Wednesday, August 26, 2015

A Neighborhood of Wardway Homes - Part 1

Recently, Wendy and I were traveling through Pontiac, Michigan on our way to meet a friend for dinner. As often is the case driving through areas with older homes, we were keeping an eye out for anything that looked familiar. At one intersection, we stopped for a red light and we immediately spotted several houses that looked promising. Could they be Wardway Kenwoods? As the light changed and we drove through the intersection, I was sure that I spotted a Wardway Piermont down the side street. On the next block was another home that looked like a Kenwood. It was an intriguing discovery but as sometimes happens, we didn't have time to stop and take photographs.

Wardway Kenwood

Catalog image of Wardway Kenwood
courtesy of Sears Homes of Chicagoland

Later that evening when we returned home, I fired up Google Maps and switched over to Streetview mode. I found my way back over to the intersection in Pontiac and started to look around. Sure enough, down the block was a Wardway Piermont. But wait! Across the street was not one but two Piermonts! As I made my way via Google Streetview up and down the neighboring blocks, I was astounded as I found house after house of Wardway models - Avalons, Dovers, Kenwoods, Piermonts, Trentons and even a Devonshire! 


Wardway Devonshire

Catalog image of Wardway Devonshire
courtesy of Sears Homes of Chicagoland

Interspersed between the Wardway models I recognized were other houses of matching designs that didn't match Wardway models that I knew but looked to be of the same vintage with design elements that were similar to ones seen on Wardway models.

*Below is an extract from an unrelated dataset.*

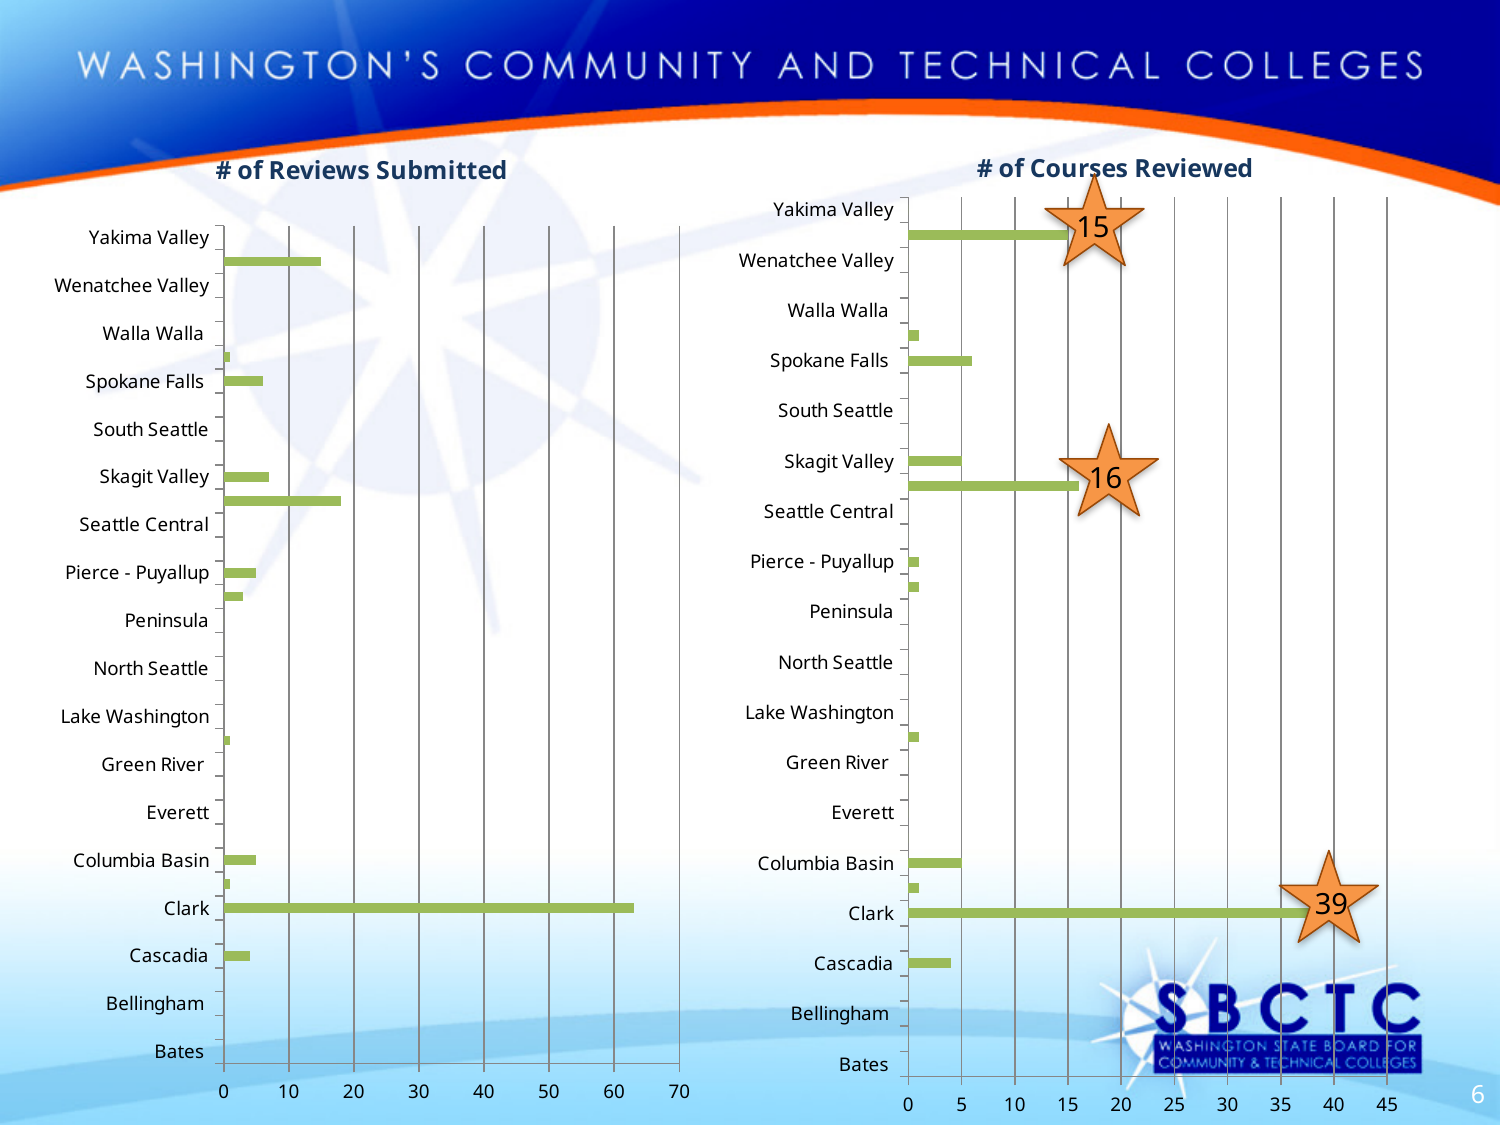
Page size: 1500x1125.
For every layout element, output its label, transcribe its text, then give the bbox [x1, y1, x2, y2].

chart [40, 126, 1431, 1125]
picture [0, 0, 1500, 1125]
slide_number 6 [1436, 1065, 1500, 1125]
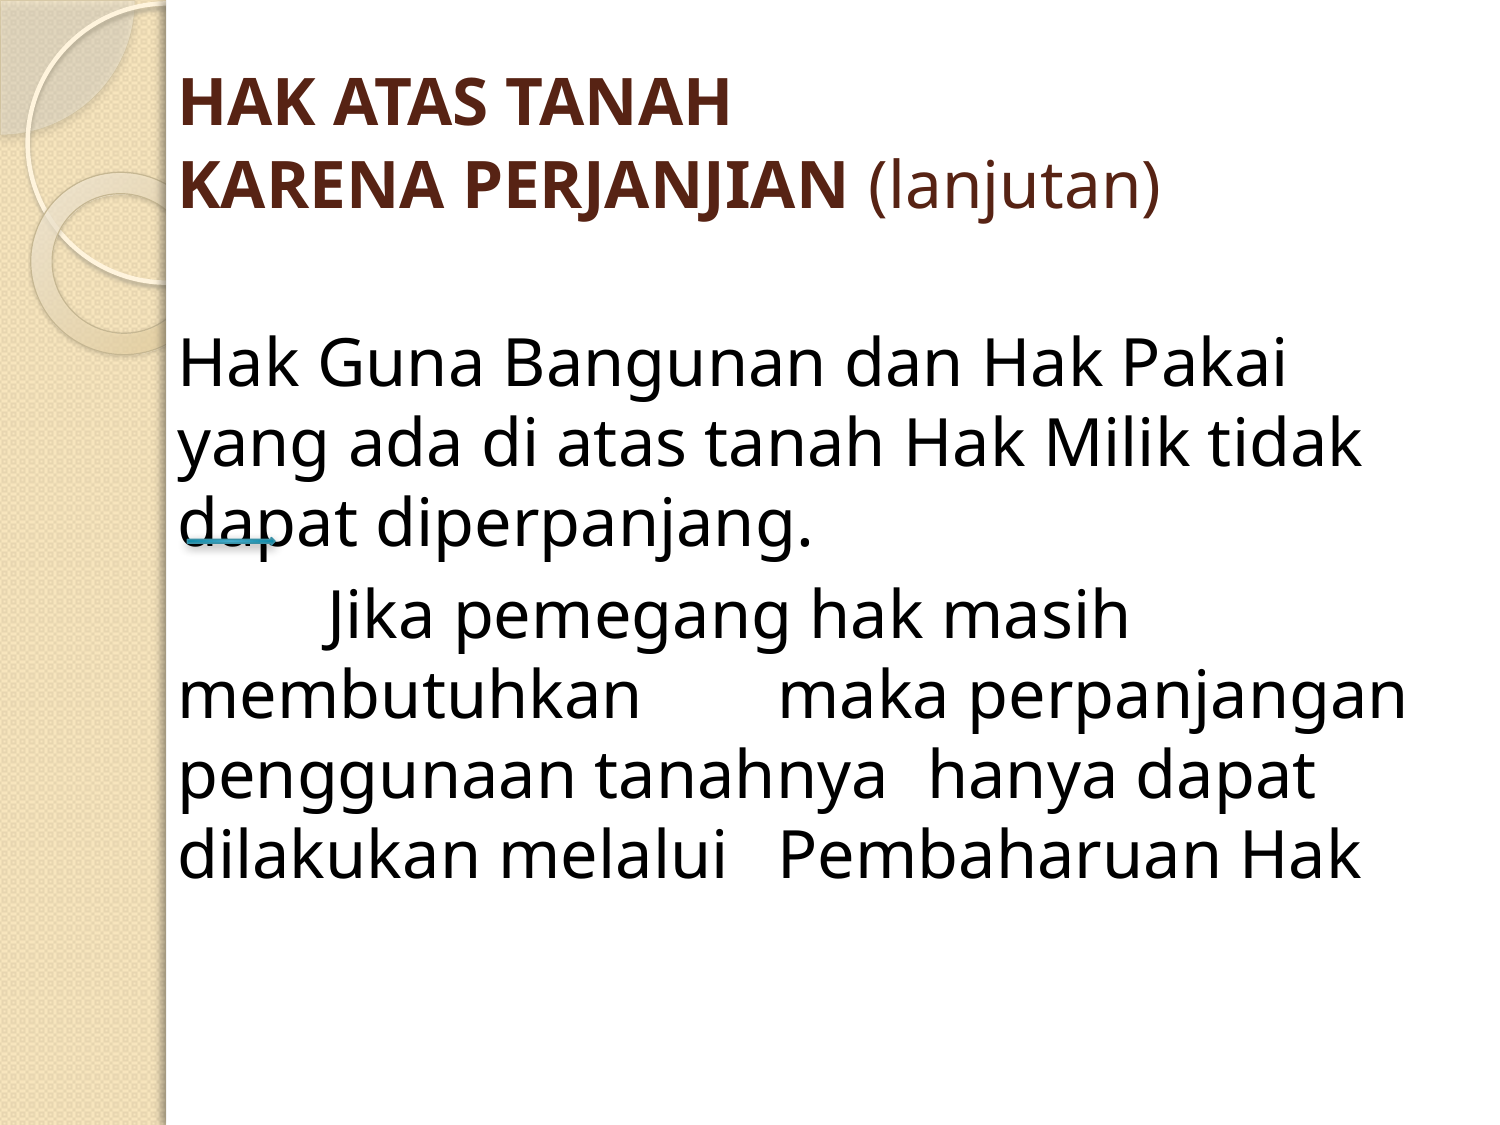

As best I could tell, almost every house in the neighborhood was a Wardway model or a design that was shared by multiple homes in the same area.


Wardway Avalon
Wardway Avalon
Wardway Devonshire
Wardway Devonshire
Wardway Dover
Wardway Dover
Wardway Kenwood and Wardway Piermont
Wardway Kenwood and Piermont

Wardway Trenton
Wardway Trenton

All photos courtesy of Google Streetview

When I first got started looking for kit homes, I imagined that once I found a street with one or two homes from Sears or Wardway, I would find the whole neighborhood consisted of kit homes. I quickly learned that's not the case. It's unusual to find neighborhoods where most or all of the homes are kit homes. Places like Carlinville, Illinois and Eastwood Circle in Cincinnati, Ohio tend to be the exception, not the rule. This is especially true of Wardway homes. I couldn't recall any mention of anywhere in the United States where a large number of Wardway homes had been built in one neighborhood. Yet, if my eyes weren't deceiving me, here was a neighborhood full of them.

In future posts, I'll explore the likely origin of these possible Wardway kit houses and how that discovery led me to several more streets of possible Wardway houses. 

3 comments:

  1. This is a great discovery. I bet there are more Sears and Wardway neighborhoods to be out there found.